SUPPLIED MATERIAL Start Marker

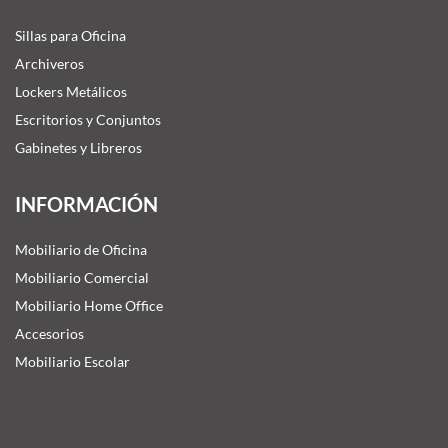
Sillas para Oficina
Archiveros
Lockers Metálicos
Escritorios y Conjuntos
Gabinetes y Libreros
INFORMACIÓN
Mobiliario de Oficina
Mobiliario Comercial
Mobiliario Home Office
Accesorios
Mobiliario Escolar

SUPPLIED MATERIAL End Marker

- **EXERCISE AIM**: Output everything in the records exactly, leaving pictures out.

- **FINISHED TASK**:
Sillas para Oficina
Archiveros
Lockers Metálicos
Escritorios y Conjuntos
Gabinetes y Libreros
INFORMACIÓN
Mobiliario de Oficina
Mobiliario Comercial
Mobiliario Home Office
Accesorios
Mobiliario Escolar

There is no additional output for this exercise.